We can get the memory profile by running
go tool pprof http://localhost:6065/debug/pprof/heap
The above command will print the path where the profile is dumped.The view the profile on a browser, run
go tool pprof -http=:8085 <path_to_profile>
Similarly, a 30s CPU profile can be dumped by running
go tool pprof "http://localhost:6065/debug/pprof/profile?seconds=30"
Benchmarking
When in doubt, write benchmark tests to analyze your application's performance and allocation patterns. It’s crucial to get hard data before jumping to conclusions.
Risks of Optimizations
While memory optimization techniques like reusing buffers and using pools can significantly improve performance, they come with risks. Misusing these techniques can lead to subtle, hard-to-debug memory corruption issues.
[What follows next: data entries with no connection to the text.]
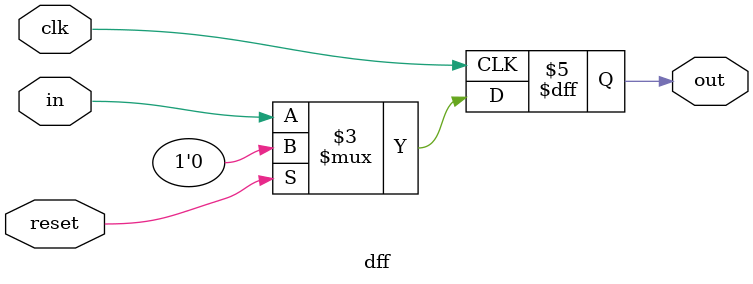
<source format=v>


module dff(
	input wire clk,
	input wire reset,
	input wire in,
	output reg out
);
	always@(posedge clk)begin
		if(reset)begin
			out=0;
		end
		else begin
			out=in;
		end
	
	end


endmodule
            
</source>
Some common pitfalls include
- Using an object after it’s been returned to a pool
- Accidentally sharing the object with another thread
- Accidentally returning an object to a pool twice.
Conclusion
While building Oodle, we found that Golang works really well for high-performance, data-intensive system. By profiling our system, reducing memory allocations, and carefully using pools, we were able to build a robust observability platform that handles massive scale. With the right tools and practices, you can achieve similar performance gains in your Golang applications!